Patient Spotlight: Emily & Ron

I remember 6 years ago being in Seattle at an AirBNB. We decided for me to get off birth control, and we were just going to see what happened. Coming from a family of “Fertile Myrtles”, I thought we might be having a baby sooner than later. Nothing happened at first and that was ok, but as time passed, I thought it was weird. Then slowly my sister and friends were all having babies but still nothing for us. I remember starting to get jealous, but I tried to focus on all the fun we were still getting to have. Later we started tracking my cycles, trying not to put too much pressure on ourselves, but the burning desire for a baby was getting intense. People started asking about if we want kids and I would still try to act aloof, but It was hurting worse on the inside each time. After a friend lost her baby, I started talking to her and another friend about my feelings. Sweet angel Henry will always have a special place in my heart because he pushed me forward to open up about what was going on in my heart.

We decided to go to the doctor to get things checked out. Leaving our first appointment, I found out my sister was pregnant again.

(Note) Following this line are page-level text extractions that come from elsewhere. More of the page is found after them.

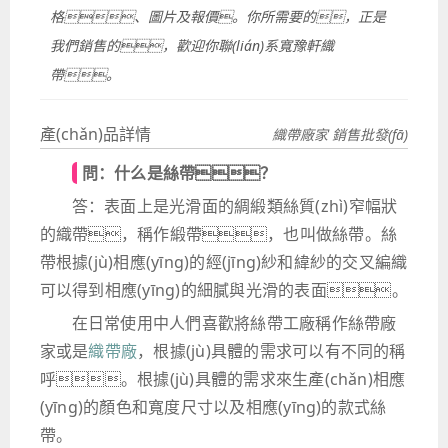
格、圖片及報價。你所需要的，正是
我們銷售的，歡迎你聯(lián)系寬豫軒織
帶。
產(chǎn)品詳情
織帶廠家 銷售批發(fā)
問：什么是絲帶？
答：表面上是光滑面的綢緞類絲質(zhì)窄幅狀
的織帶，稱作緞帶，也叫做絲帶。絲
帶根據(jù)相應(yīng)的經(jīng)紗和緯紗的交叉編織
可以得到相應(yīng)的細膩與光滑的表面。
在日常使用中人們喜歡將絲帶工廠稱作絲帶廠
家或是
織帶廠
，根據(jù)具體的需求可以有不同的稱
呼。根據(jù)具體的需求來生產(chǎn)相應
(yīng)的顏色和寬度尺寸以及相應(yīng)的款式絲
帶。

I cried even though I wanted to feel excited for her, but it hurt. I was torn in the worst way. The tests narrowed us down to the “unexplained infertility” group. My husband did not want to do IVF, so we were only looking to do timed cycles with minimal meds.

The first clinic we went to, I was just a number. I felt that since we were not going to do IVF we didn’t matter. I had to track down the nurse and doctor to get information and would need to book an appointment to pay to ask the doctor about my canceled cycle. I was done with them and emotionally I was struggling.

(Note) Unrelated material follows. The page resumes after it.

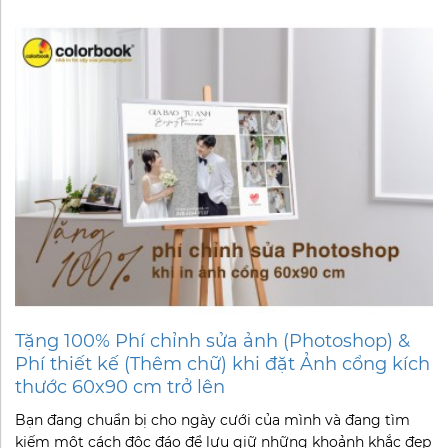
Tặng 100% Phí chỉnh sửa ảnh (Photoshop) &
Phí thiết kế (Thêm chữ) khi đặt Ảnh cổng kích
thước 60x90 cm trở lên
Bạn đang chuẩn bị cho ngày cưới của mình và đang tìm
kiếm một cách độc đáo để lưu giữ những khoảnh khắc đẹp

My husband found Dr. Saleh’s office. It was a whole different experience! It was a warm welcome while feeling like we were important, not just another number. After a couple more tries with IUIs and having a tragic death in the family, my husband was now on board to do IVF. The shots and the whole process was a rollercoaster. It was scary but we were excitingly hopeful. We were lucky to have plenty of eggs. Being hopeful for 2 embryos, out of the 6 eggs we fertilized we had 3. We did a fresh transfer with my one best looking “A” embryo. I remember asking Dr. Saleh during my transfer about how likely are my “B” embryos to work later. He said, “A and B embryos all make babies just the same, but sometimes the B embryos turn out cuter.” I laughed and felt positive about getting pregnant. Two weeks later, the phone call from him saying I was not pregnant was the hardest. From there I was in a dark place. I stayed off social media to not see other people’s baby blessings because it was salt in the wound each time.

After a lot of discussion, we decided in the spring we were going to transfer our 2 last embryos. But fear took over with a thousand “what if’s” about it working. Praying, I tried to stay positive, but it was hard. I started to feel more positive when the check in and possible transfer dates were going to be on each one of my grandmothers’ birthdays in April. Then Covid hit and everything came to a halt. That dark hole I was in before I started to see the positive light, now consumed me. It was horrible. I could not get away from my pain, sadness, and worry about the transfer that will possibly one day come during the pandemic.

Once I found out the clinic was opening again, I tried to put myself in the best place possible. I listened to positive fertility podcasts (Goddess Mama Fertility Podcast and The FU Project), while eating healthy foods, meditating, drinking teas, and walking with my dogs and just trying to relax. When it was time to transfer, God sent me signs through scripture that helped me feel positive about everything. On July 3, 2020, we had a positive at home pregnancy test. Tears of joy fell from our eyes. One of the best days ever!!During the call about my beta, my nurse, Lisa, told me to not be surprised if we were having twins. We were a boy and a girl! We had an amazing next several months and on February 16, 2021 we were blessed with our beautiful babies! The journey was hard, often very lonely, but completely worth it knowing what blessing we have now.